說說 MQ 之 Kafka ( 三 )-知識星球

（點選上方公眾號，可快速關註）

來源：Valleylord ，

valleylord.github.io/post/201607-mq-kafka/

Kafka 副本和叢集

在生產環境中，Kafka 總是以“叢集+分割槽”方式執行的，以保證可靠性和效能。下麵是一個3副本的 Kafka 叢集實體。

首先，需要啟動3個 Kafka Broker，Broker 的配置檔案分別如下，

broker.id=0

listeners=PLAINTEXT://192.168.232.23:9092

log.dirs=/tmp/kafka-logs

broker.id=1

listeners=PLAINTEXT://192.168.232.23:9093

log.dirs=/tmp/kafka-logs-1

broker.id=1

listeners=PLAINTEXT://192.168.232.23:9094

log.dirs=/tmp/kafka-logs-2

雖然每個 Broker 只配置了一個埠，實際上，Kafka 會多佔用一個，可能是用來 Broker 之間的複製的。另外，3個 Broker 都配置了，

zookeeper.connect=localhost:2181

delete.topic.enable=true

在同一個 Zookeeper 上的 Broker 會被歸類到一個叢集中。註意，這些配置中並沒有指定哪一個 Broker 是主節點，哪些 Broker 是從節點，Kafka 採用的辦法是從可選的 Broker 中，選出每個分割槽的 Leader。也就是說，對某個 Topic 來說，可能0節點是 Leader，另外一些 Topic，可能1節點是 Leader；甚至，如果 topic1 有2個分割槽的話，分割槽1的 Leader 是0節點，分割槽2的 Leader 是1節點。

這種對等的設計，對於故障恢復是十分有用的，在節點崩潰的時候，Kafka 會自動選舉出可用的從節點，將其升級為主節點。在崩潰的節點恢復，加入叢集之後，Kafka 又會將這個節點加入到可用節點，並自動選舉出新的主節點。

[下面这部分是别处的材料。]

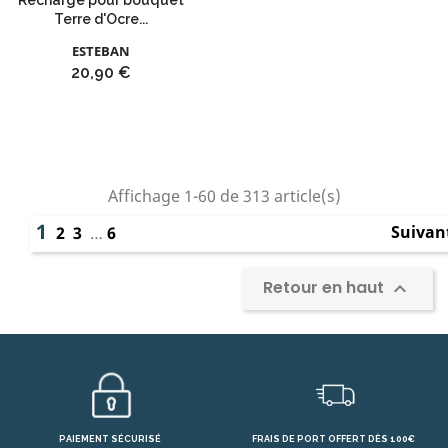
Recharge pour bouquet
Terre d'Ocre...
ESTEBAN
Prix
20,90 €
Affichage 1-60 de 313 article(s)
1
Suivan
2
3
…
6
Retour en haut

PAIEMENT SÉCURISÉ
FRAIS DE PORT OFFERT DÈS 100€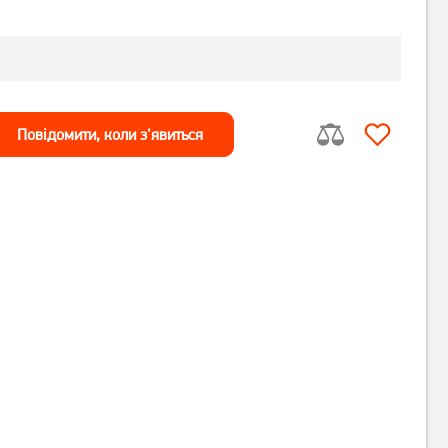
Повiдомити, коли з'явиться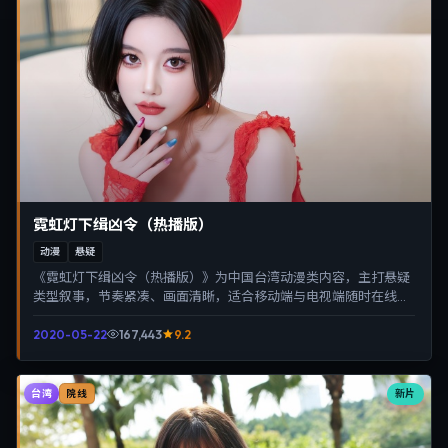
霓虹灯下缉凶令（热播版）
动漫
悬疑
《霓虹灯下缉凶令（热播版）》为中国台湾动漫类内容，主打悬疑
类型叙事，节奏紧凑、画面清晰，适合移动端与电视端随时在线观
看，带来沉浸式视听体验。
2020-05-22
167,443
9.2
台湾
新片
院线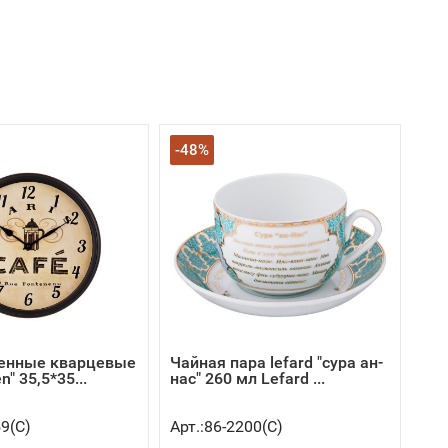
-48%
енные кварцевые
Чайная пара lefard "сура ан-
n" 35,5*35...
нас" 260 мл Lefard ...
59(C)
Арт.:86-2200(C)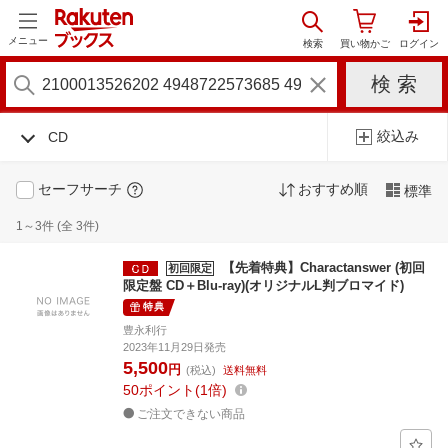
メニュー
絞込み
CD
セーフサーチ
おすすめ順
標準
1～3件 (全 3件)
【先着特典】Charactanswer (初回
初回限定
限定盤 CD＋Blu-ray)(オリジナルL判ブロマイド)
特典
豊永利行
2023年11月29日発売
5,500
円
(税込)
送料無料
50
ポイント
1倍
ご注文できない商品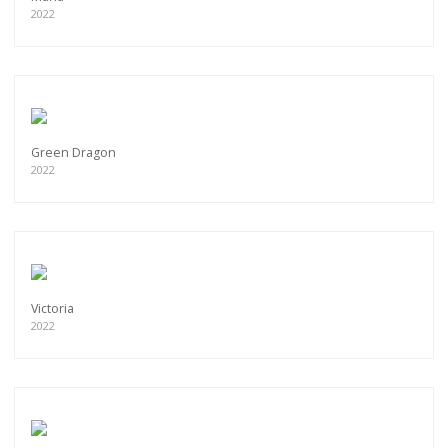
2022
Green Dragon
2022
Victoria
2022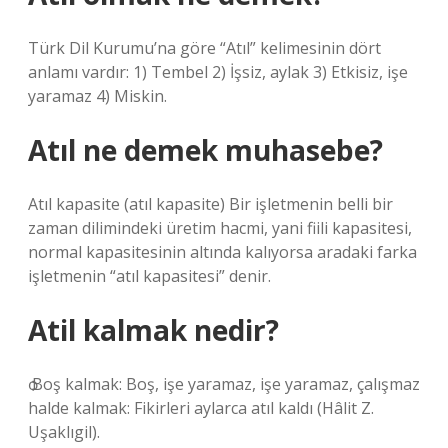
Türk Dil Kurumu’na göre “Atıl” kelimesinin dört
anlamı vardır: 1) Tembel 2) İşsiz, aylak 3) Etkisiz, işe
yaramaz 4) Miskin.
Atıl ne demek muhasebe?
Atıl kapasite (atıl kapasite) Bir işletmenin belli bir
zaman dilimindeki üretim hacmi, yani fiili kapasitesi,
normal kapasitesinin altında kalıyorsa aradaki farka
işletmenin “atıl kapasitesi” denir.
Atil kalmak nedir?
ѻ Boş kalmak: Boş, işe yaramaz, işe yaramaz, çalışmaz
halde kalmak: Fikirleri aylarca atıl kaldı (Hâlit Z.
Uşaklıgil).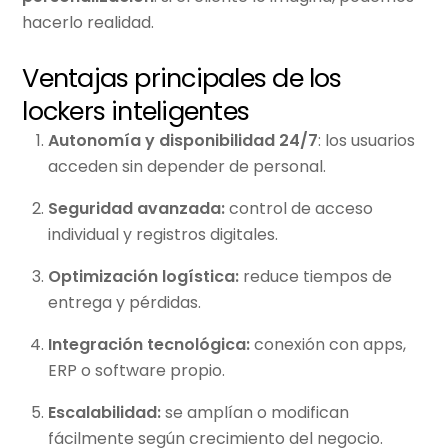
hacerlo realidad.
Ventajas principales de los
lockers inteligentes
Autonomía y disponibilidad 24/7
: los usuarios
acceden sin depender de personal.
Seguridad avanzada:
control de acceso
individual y registros digitales.
Optimización logística:
reduce tiempos de
entrega y pérdidas.
Integración tecnológica:
conexión con apps,
ERP o software propio.
Escalabilidad:
se amplían o modifican
fácilmente según crecimiento del negocio.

實驗如下，先新建一個3副本，2分割槽的 Topic，

bin/kafka-topics.sh –create –zookeeper 192.168.232.23:2181 –replication-factor 3 –partitions 2 –topic topic1

初始狀況下，topic1 的狀態如下，

$ bin/kafka-topics.sh –describe –zookeeper 192.168.232.23:2181 –topic topic1

Topic:topic1 PartitionCount:2 ReplicationFactor:3 Configs:

Topic: topic1 Partition: 0 Leader: 0 Replicas: 0,1,2 Isr: 0,1,2

Topic: topic1 Partition: 1 Leader: 1 Replicas: 1,2,0 Isr: 1,2,0

對於上面的輸出，即使沒有檔案，也可以看懂大概：topic1 有2個分割槽，Partition 0 和 Partition 1，Leader 分別在 Broker 0 和 1。Replicas 表示副本在哪些 Broker 上，Isr（In-Sync Replicas）表示處於同步狀態中的 Broker，如果有 Broker 宕機了，那麼 Replicas 不會變，但是 Isr 會僅顯示沒有宕機的 Broker，詳見下麵的實驗。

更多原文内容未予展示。